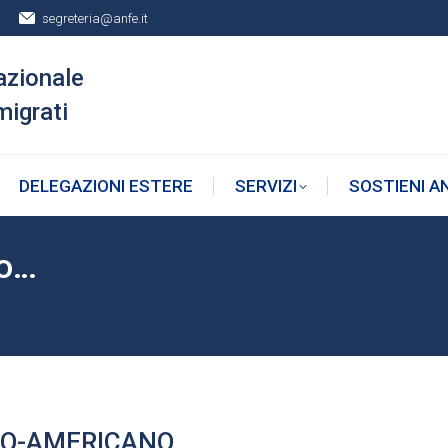
segreteria@anfe.it
DELEGAZIONI ESTERE
SERVIZI
SOSTIENI A
azionale
migrati
DELEGAZIONI ESTERE
SERVIZI
SOSTIENI A
mo…
ALO-AMERICANO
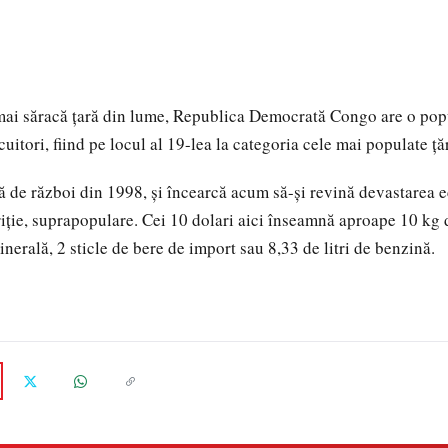
mai săracă ţară din lume, Republica Democrată Congo are o popu
uitori, fiind pe locul al 19-lea la categoria cele mai populate ţă
 de război din 1998, şi încearcă acum să-şi revină devastarea 
iţie, suprapopulare. Cei 10 dolari aici înseamnă aproape 10 kg d
inerală, 2 sticle de bere de import sau 8,33 de litri de benzină.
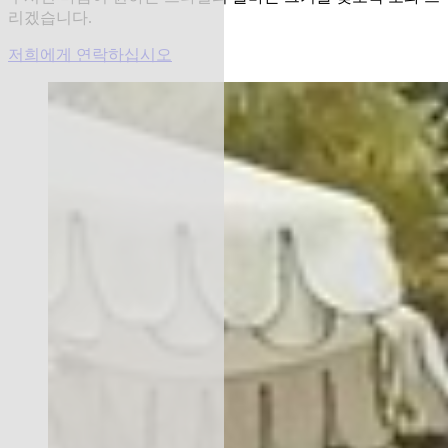
리겠습니다.
저희에게 연락하십시오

● ● ● ● ●

== TASK BRIEF ==
Since the pictures are not wanted, give the material again exactly without them.

== SOLUTION TO THIS TASK ==
segreteria@anfe.it
DELEGAZIONI ESTERE
SERVIZI
SOSTIENI A
azionale
migrati
DELEGAZIONI ESTERE
SERVIZI
SOSTIENI A
mo…
ALO-AMERICANO
mai săracă ţară din lume, Republica Democrată Congo are o popu
uitori, fiind pe locul al 19-lea la categoria cele mai populate ţă
 de război din 1998, şi încearcă acum să-şi revină devastarea 
iţie, suprapopulare. Cei 10 dolari aici înseamnă aproape 10 kg d
inerală, 2 sticle de bere de import sau 8,33 de litri de benzină.
리겠습니다.
저희에게 연락하십시오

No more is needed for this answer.